I’d say on upfront fares, actually, we’re less focused on launching it globally as we are on tuning the product itself. What you observed in terms of upfront fares, now that drivers know where they’re going and whether they’re accepting some trips or not accepting some trips, is understanding that drivers are quite idiosyncratic in terms of their desires. There are some drivers who want long trips, some that want short trips, some that want to go to airports, some that don’t want to go the suburbs, et cetera.
So I think that what we can do better is actually targeting of different trips to different drivers based on their preferences or based on behavioral patterns that they’re showing us. That really is a focus going forward, offering the right trip at the right price to the right driver, which is a win-win-win. The rider wait time is lower, drivers are seeing the trips that they want at the right price and the network gets more and more efficient.
And I would also say that the nature of upfront fares, you’ve gone from just flat time and distance to now kind of point estimates for every single trip based on the driver. It accrues to players who have the kind of data skills and the amount of data that we have. We have more of these point estimates. We make more of these point estimates than anyone else. We’re making these point estimates both in mobility and delivery. We’re doing it globally. So all things being equal, our AI algorithms are going to be able to learn more and are going to be able to be more accurate than anyone else’s, which is an advantage that, over a period of time, is absolutely going to accrue to us.
In terms of grocery new product initiatives. It’s — again, I think the focus for us is actually continuing to build out our merchant base. We continue to sign up new merchants all over the world. Some of the wins in the U.S. were Big Lots and Sprouts Farmer Market, [Italy] as well. So one is just driving the choice in the marketplace.
And then I do think in terms of our catalog, one of the areas that we’re quite focused on, is making sure that the catalog is mature and searchable. And when you search for chocolate milk, you get exactly what you’re looking for. And I do think that the searchability of the catalog and a lot of the basics that we have in grocery can get better and better.
We’re very excited about the potential there. And as we continue to add on more merchants all over the world, we think this business will continue to grow and eventually get to profitability.
That concludes our question-and-answer session. I will now turn it back to management for closing remarks.
Thank you, Krista. So thank you all for joining us today. As we wrap up the Q&A, I did want to share a quick organizational announcement.

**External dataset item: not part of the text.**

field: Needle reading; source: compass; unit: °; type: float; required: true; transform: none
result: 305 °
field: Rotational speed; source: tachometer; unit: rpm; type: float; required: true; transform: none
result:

As part of career development for the exceptional finance talent here at Uber, Alex Wang, who has done an incredible job leading IR, will be expanding his scope to include some FP&A responsibilities in addition to his role in IR.
And I’m delighted to announce that Deepa Subramanian, the former CFO of our delivery business, will be expanding her scope to be the VP of IR and Corporate Finance.
This will be a gradual transition, but I wanted to let you know that you’ll be working with both of them in the coming quarters. So please join me in congratulating them both. And we appreciate your time. Look forward to talking to all of you again next week.
This concludes today’s conference call. Thank you for your participation, and you may now disconnect.